▶ _Work order_:
Images excluded, return every record exactly as it reads.

Saved data entries:
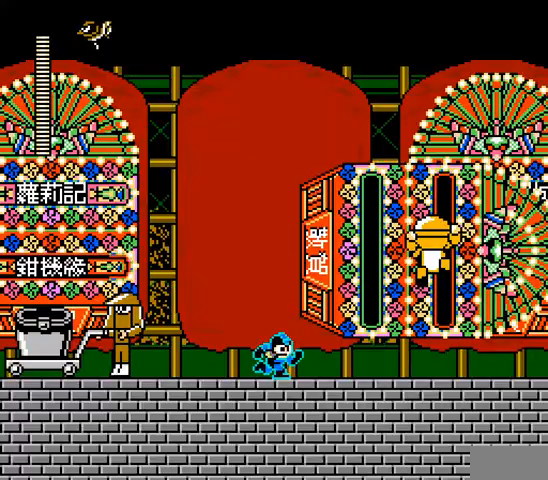
Gameplay with a controller; each line is a JSON object with the inputs held at the frame after it. "events" lists button and stick changes between this image and that frame as [ms after this image, input, new state], when the widget could be followed in between. Not read: DPAD_RIGHT L3 R3 X Y.
{"buttons": ["A"], "events": [[33, "C", "down"], [100, "C", "up"]]}
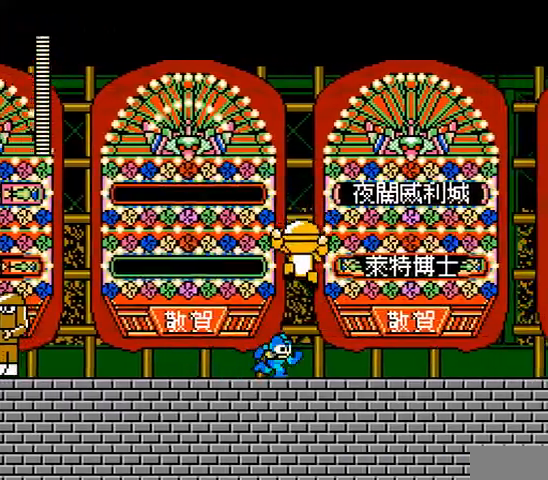
{"buttons": ["A"], "events": [[133, "C", "down"], [333, "C", "up"]]}
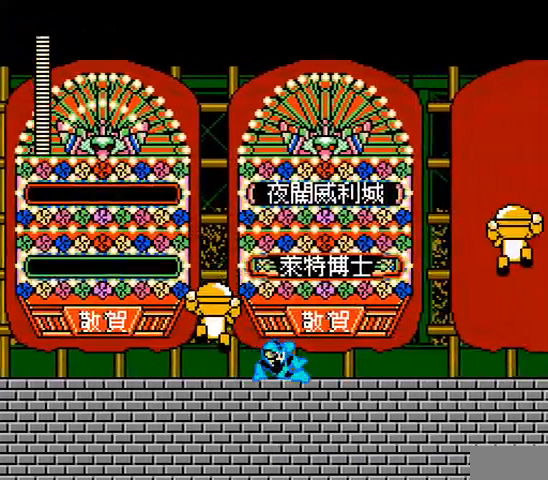
{"buttons": ["A"], "events": [[133, "DPAD_LEFT", "down"], [200, "A", "up"], [267, "A", "down"], [300, "DPAD_LEFT", "up"]]}
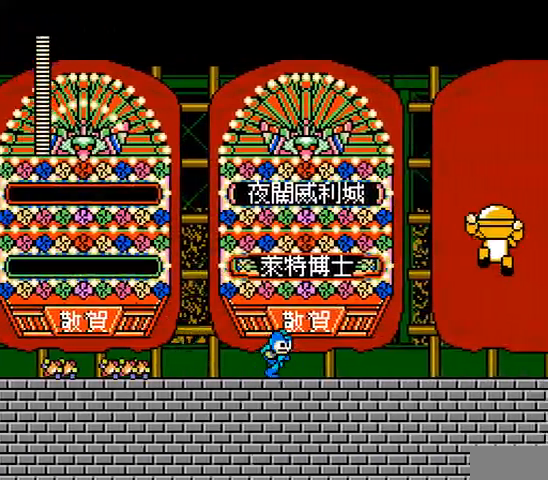
{"buttons": ["A"], "events": [[300, "C", "down"], [433, "C", "up"]]}
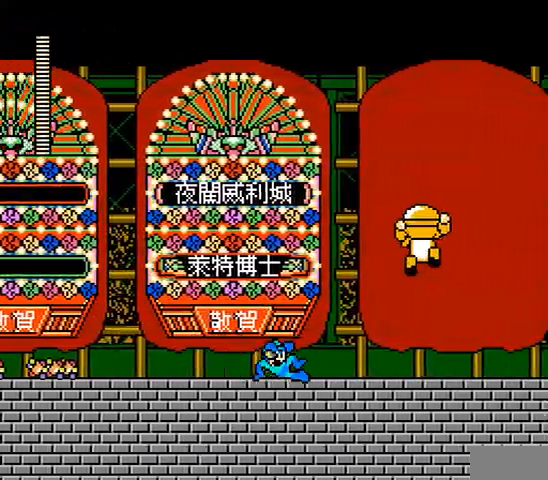
{"buttons": ["A", "B"], "events": [[500, "B", "down"]]}
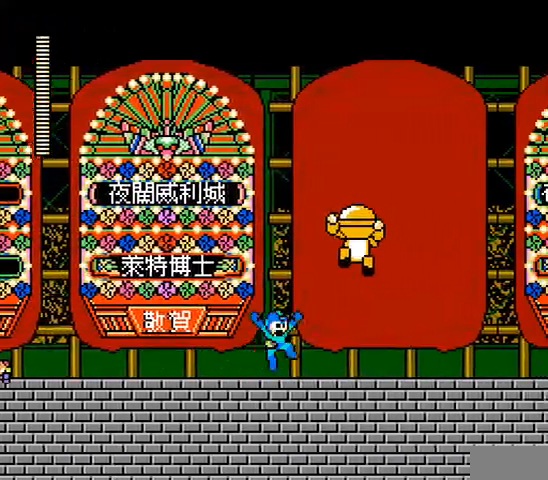
{"buttons": ["A"], "events": [[233, "B", "up"], [267, "A", "up"], [333, "A", "down"], [433, "A", "up"], [500, "A", "down"]]}
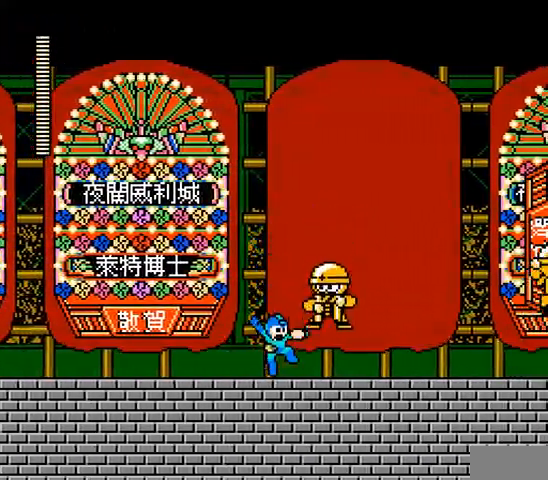
{"buttons": ["A"], "events": []}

▶ _Written solution_:
Gameplay with a controller; each line is a JSON object with the inputs held at the frame after it. "events" lists button and stick changes between this image and that frame as [ms after this image, input, new state], when the widget could be followed in between. Not read: DPAD_RIGHT L3 R3 X Y.
{"buttons": ["A"], "events": [[33, "C", "down"], [100, "C", "up"]]}
{"buttons": ["A"], "events": [[133, "C", "down"], [333, "C", "up"]]}
{"buttons": ["A"], "events": [[133, "DPAD_LEFT", "down"], [200, "A", "up"], [267, "A", "down"], [300, "DPAD_LEFT", "up"]]}
{"buttons": ["A"], "events": [[300, "C", "down"], [433, "C", "up"]]}
{"buttons": ["A", "B"], "events": [[500, "B", "down"]]}
{"buttons": ["A"], "events": [[233, "B", "up"], [267, "A", "up"], [333, "A", "down"], [433, "A", "up"], [500, "A", "down"]]}
{"buttons": ["A"], "events": []}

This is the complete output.